Negli Stati Uniti è in via di definizione la prima class action nei confronti di Tik Tok, mentre il governo dell’India ha lanciato un allarme sul rischio che un social da circa ottocento milioni di utenti in costante crescita, frequentato per oltre il 30% da minorenni, possa essere un veicolo di diffusione o agevolazione della pedopornografia. Considerato in particolare che per accedervi basta dichiarare di avere l’età minima (ben 13 anni!), è intuitivo come sia concreto il rischio che qualcuno possa spacciarsi per un ragazzino usando profili fake. E pur sapendo che molti utenti rientrano in quella fascia di età, i gestori non si sono certo premurati di chiedere un permesso ai genitori o approntare altra forma di controllo.
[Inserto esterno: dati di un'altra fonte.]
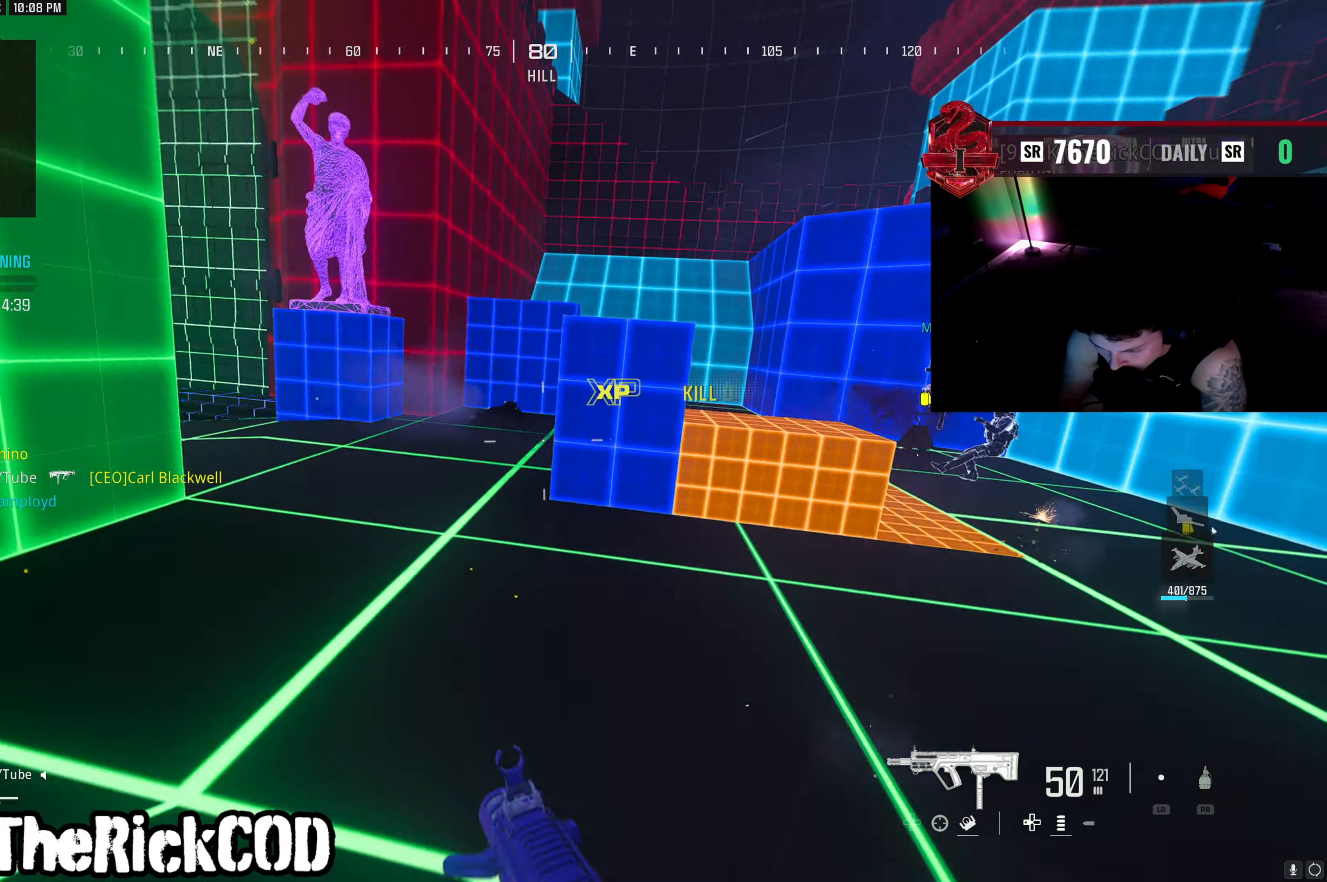
{"buttons": [], "left_stick": "up-right", "right_stick": "center", "events": [[117, "L3", "down"], [183, "right_stick", "center"], [250, "L3", "up"], [367, "right_stick", "right"], [433, "right_stick", "center"], [483, "left_stick", "up-right"]]}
Pleonastico, ma opportuno, è poi ricordare che molti ragazzini anche alle elementari sono in possesso di uno smartphone e non si fanno certo remore a dichiarare do avere superato la soglia dei tredici anni.
Difficile però arginare un fenomeno che ha generato nuovi giovanissimi influencer che, con like e condivisioni, muovono cifre impressionanti mediante sponsorizzazioni ed anche i politici non sono certo immuni dal richiamo di questo veicolo pubblicitario.
Un capitolo a parte, ad ulteriore dimostrazione della pericolosità di questo social, è il pericolo non solo delle ormai purtroppo normali notizie fake, che sembrano già pullulare sul sito, ma anche di deep fake e, ovviamente, il concreto rischio sottovalutato dai più giovani che le loro immagini, considerate semplici giochi o goliardate, resteranno per sempre on line. La reputazione sarebbe un valore di cui molti non si rendono conto, ma la rete ha una memoria lunga, anzi: infinita ed eterna.
Ultima osservazione: in clima di elezioni, specialmente le prossime per la presidenza degli Stati Uniti, sembra siano in aumento su Tik Tok, dove non esiste controllo da parte di debunkers, cioè coloro che verificano l’autenticità delle notizie, contenuti non proprio veritieri su questioni quali il clima, l’immigrazione e i diritti LGBT; argomenti top in qualsiasi campagna elettorale. I rischi che da un server incontrollabile, o controllato da chi ha interessi specifici, sono evidenti. Un ulteriore problema non da poco che dovrebbe essere affrontato.